Amtrak Vermonter Resumes Southbound Runs; More Cleanup to Do at Derailment Site

Service on the southbound Amtrak Vermonter resumed Friday morning through Vermont, four days after a passenger train derailment that injured seven people and saw rail passengers taking buses to Massachusetts or Connecticut to catch trains further down the line.

"That's a relief, yes," said Jenny Lunn, a visitor to Vermont from England who was glad rail travel was returning to normal. "I prefer the train for looking at scenery rather than traveling by road or coach. I like to go through the heart of the countryside."

Monday morning, the Vermonter's cars were violently thrown off course when the locomotive slammed into boulders that fell from a crumbling rock ledge and onto the rail bed in Northfield. Gov. Peter Shumlin, D-Vermont, described the rock fall as a freak act of nature.

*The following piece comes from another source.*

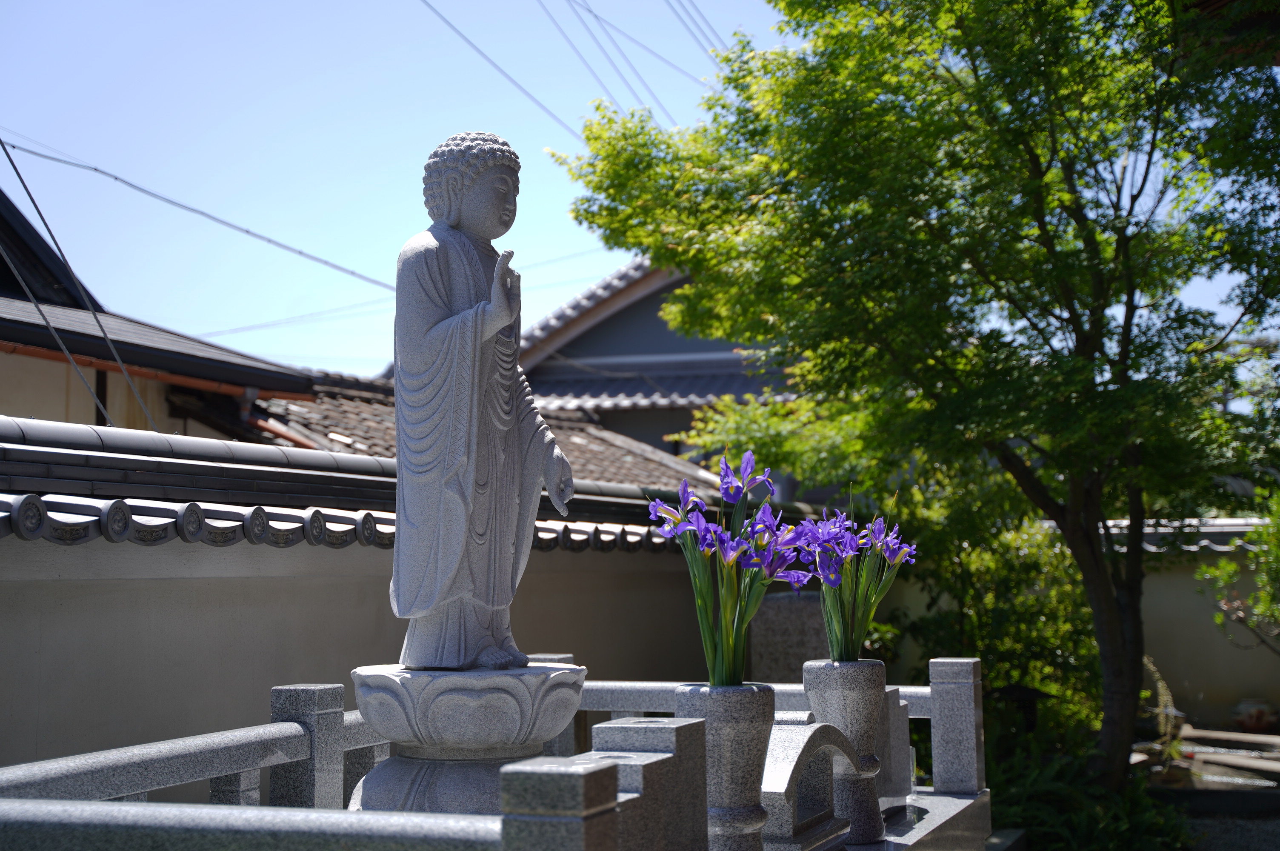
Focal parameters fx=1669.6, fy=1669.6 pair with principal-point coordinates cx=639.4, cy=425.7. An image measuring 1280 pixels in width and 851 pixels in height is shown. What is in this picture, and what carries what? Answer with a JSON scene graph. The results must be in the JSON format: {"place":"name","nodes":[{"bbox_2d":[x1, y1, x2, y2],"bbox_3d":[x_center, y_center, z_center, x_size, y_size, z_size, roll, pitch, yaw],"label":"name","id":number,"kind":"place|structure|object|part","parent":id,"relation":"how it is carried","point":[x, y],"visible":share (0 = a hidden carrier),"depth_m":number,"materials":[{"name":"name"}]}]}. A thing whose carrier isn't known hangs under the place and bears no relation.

Seven people on board were hurt when the train struck the rocks; none gravely.

Vermont Train Derailment

"That's definitely good," said Cody Mannigan, a Champlain College student traveling to New Jersey for the weekend. "I'm thankful that no one got seriously hurt."

A news crew from necn purchased a ticket on the southbound Vermonter Friday to see what travel was like through the Northfield stretch of track. Approaching the trouble spot, where those huge chunks of stone fell, the engineer slowed to 10 miles per hour. The rail bed showed obvious signs of repair.

An necn camera captured video of a train's wheelset near the site of the collision with the boulders. Video also showed small trees that had been knocked down when the cars careened off course, pieces of rock that have been moved aside, and shots down a steep embankment where the locomotive was visible, still on its side. The railroad is working on how to get it out of there, transportation officials have said.

Five passenger cars have already been removed, and were sitting Friday near the train station in Montpelier. The rear three cars did not show many outward signs of damage, but the two in front appeared badly banged up. Mangled metal, busted windows, dents and scrapes, and all sorts of damage to the undersides of the cars still appear to be a big mess to deal with.

But for now, Gov. Shumlin has said he is glad the Vermonter is back "in advance of what should a great weekend to see Vermont's world famous foliage."